▶ **EXERCISE TEXT**:
■ ■ ■ ■

After three decades, Joe Robach leaves public service
Joe Robach doesn’t want to retire. Still, he will in a matter of days.
“I’m getting rid of so much stuff,” said Robach. “It’s amazing what you accumulate over so many years.”
Robach was first elected in 1991, replacing his father, the longtime Democratic state Assemblyman Roger Robach, who died that year.
Joe Robach is something of a rare breed in an increasingly partisan world. He had support of the Conservative Party both as a Democrat in the state Assembly and as a Republican in the state Senate, where he’s served since 2003. He rose through the ranks and is assistant minority whip.
“I don’t think I’m so much of a centrist, as it is a style," Robach said. "My family came from the community, we didn’t really come from a political party.
“I try to learn all the issues,” he continued. “Not just the ones that are important to me coming in. I also thought it was very important to listen to everybody, regardless of their demographic, and explain what I could do, what I agreed with, and what perhaps I may not be in total agreement with, and I did that my entire career.”
He said he's learned a lot while representing the diverse 56th State Senate District. The district starts on the shores of Lake Ontario, including Hamlin, Hilton and Greece, and stretches into Brighton and parts of the city of Rochester.
“I didn’t know much about agriculture or anything like that until I got this job. But because of my people out west, I did,” said Robach.
He’s proud of his achievements, like pushing for Megan’s Law, which created a registry of sex offenders in New York state. He also was an advocate for lower middle-class taxes and school tax rebates.
Robach's fingerprints are all over the area. He pushed for state funding for many Rochester institutions, such as the University of Rochester Medical Center, the Wegmans School of Pharmacy at St. John Fisher College and the Center for Remanufacturing at Rochester Institute of Technology. He also supported reinvestments at Eastman Business Park and funding for new apartments in the El Camino neighborhood and the newly built La Marketa plaza on North Clinton Avenue, just to name a few.

■ ■ ■ ■

▶ **TO DO**:
[A] Copy the article about Joe Robach word for word, between "Joe Robach is" and "assistant minority whip.", inclusive.
[B] Continue the article about Joe Robach from where it stops.

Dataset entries
■ ■ ■ ■

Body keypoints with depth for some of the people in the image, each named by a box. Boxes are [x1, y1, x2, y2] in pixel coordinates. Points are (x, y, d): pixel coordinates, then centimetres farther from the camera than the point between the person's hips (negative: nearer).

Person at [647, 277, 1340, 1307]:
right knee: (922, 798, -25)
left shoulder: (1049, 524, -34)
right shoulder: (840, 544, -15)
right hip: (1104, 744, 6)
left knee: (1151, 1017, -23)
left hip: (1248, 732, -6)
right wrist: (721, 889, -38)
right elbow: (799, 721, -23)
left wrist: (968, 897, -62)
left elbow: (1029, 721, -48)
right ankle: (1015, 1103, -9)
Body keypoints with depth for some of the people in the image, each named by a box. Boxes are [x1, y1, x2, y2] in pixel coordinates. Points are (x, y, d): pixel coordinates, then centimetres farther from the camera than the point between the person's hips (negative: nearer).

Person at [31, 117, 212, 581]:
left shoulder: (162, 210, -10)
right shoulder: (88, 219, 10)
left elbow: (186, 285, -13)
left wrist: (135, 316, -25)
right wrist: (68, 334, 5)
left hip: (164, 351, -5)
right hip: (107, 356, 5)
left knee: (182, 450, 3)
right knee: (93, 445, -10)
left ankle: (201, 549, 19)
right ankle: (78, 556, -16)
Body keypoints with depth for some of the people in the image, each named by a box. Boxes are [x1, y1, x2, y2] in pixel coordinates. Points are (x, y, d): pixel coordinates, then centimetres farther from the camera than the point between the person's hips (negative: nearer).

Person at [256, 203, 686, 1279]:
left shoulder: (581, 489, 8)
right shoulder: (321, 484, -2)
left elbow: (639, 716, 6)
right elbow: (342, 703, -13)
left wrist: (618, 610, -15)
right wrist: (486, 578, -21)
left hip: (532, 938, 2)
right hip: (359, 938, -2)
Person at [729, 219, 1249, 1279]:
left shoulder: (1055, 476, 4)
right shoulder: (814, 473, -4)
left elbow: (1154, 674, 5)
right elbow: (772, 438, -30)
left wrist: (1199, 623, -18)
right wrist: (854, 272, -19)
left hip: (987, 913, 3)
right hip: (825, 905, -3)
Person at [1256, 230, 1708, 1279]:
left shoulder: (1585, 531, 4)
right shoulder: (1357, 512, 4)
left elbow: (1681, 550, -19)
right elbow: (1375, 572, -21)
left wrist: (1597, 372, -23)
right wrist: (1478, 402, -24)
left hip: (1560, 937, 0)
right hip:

■ ■ ■ ■

▶ **ANSWERS TO THE EXERCISES**:
[A]
Joe Robach is something of a rare breed in an increasingly partisan world. He had support of the Conservative Party both as a Democrat in the state Assembly and as a Republican in the state Senate, where he’s served since 2003. He rose through the ranks and is assistant minority whip.

[B]
“A lot of things that I know are going to help people long after I leave, and help the economy here,” said Robach.
At 62, the passion and the fire is still there for Robach. He thinks he could do more. Robach said he wishes he could have made it easier for residents to put initiatives and referendums directly on the ballot. He also wanted to trim or eliminate some fees to encourage New Yorkers to buy homes.
But with Republicans out of power in the state Senate, he said there’s no room for him to maneuver and get things done. He also called election reforms that moved primaries from September to June and forced anyone running to seek signatures in their district in February and March “ridiculous.”
Robach's decision to retire set up a race between Republican Mike Barry, who he supported, and Democrat Jeremy Cooney, who ultimately won.
Robach said he hasn’t changed -- but politics in the state have.
Emblematic of the policy perspectives that he abhors is Amazon abandoning its plans to build a 25,000-worker headquarters in New York City because lawmakers balked at billions of dollars in tax breaks.
“A party who is against job creation and growth is not my party,” said Robach. “And clearly the Dems have staked out that by their actions, not my words. That was the acorn that would have been an oak tree.”
Robach also said there’s not enough of an upstate agenda coming out of Albany, and he's concerned it’s hurting the area’s economy.
“I’ve done everything I can,” said Robach, “to not make everything far left, New York City-centric. Unfortunately, in today’s big government, I think that’s the case. Especially for people who live in Rochester.
“New York better learn, instead of driving people away, we better be encouraging people to stay,” said Robach. “Forget about Democrat or Republican for a second. What I try to teach all my colleagues, regardless of parties, is people up here are voting with their feet, they’re moving out. So I don’t care whether you’re trying to sell your home, or make bread, whether you work at a bank, there are less people to service and contribute.”
Robach said the flight from the area is so bad that when he announced his retirement, people routinely asked him if he was relocating.
“They just assumed that people who are successful, or can, want to leave New York. That’s awful,” said Robach. ‘I’m not going anywhere.”
Robach said he intends to support organizations and causes that he believes in.
“You know, this is where I know and love,” said Robach. “My family has been here since we’ve been in the country. I’m not going anywhere. So I still have a passion for the community. Where exactly that will take me, I don’t know.”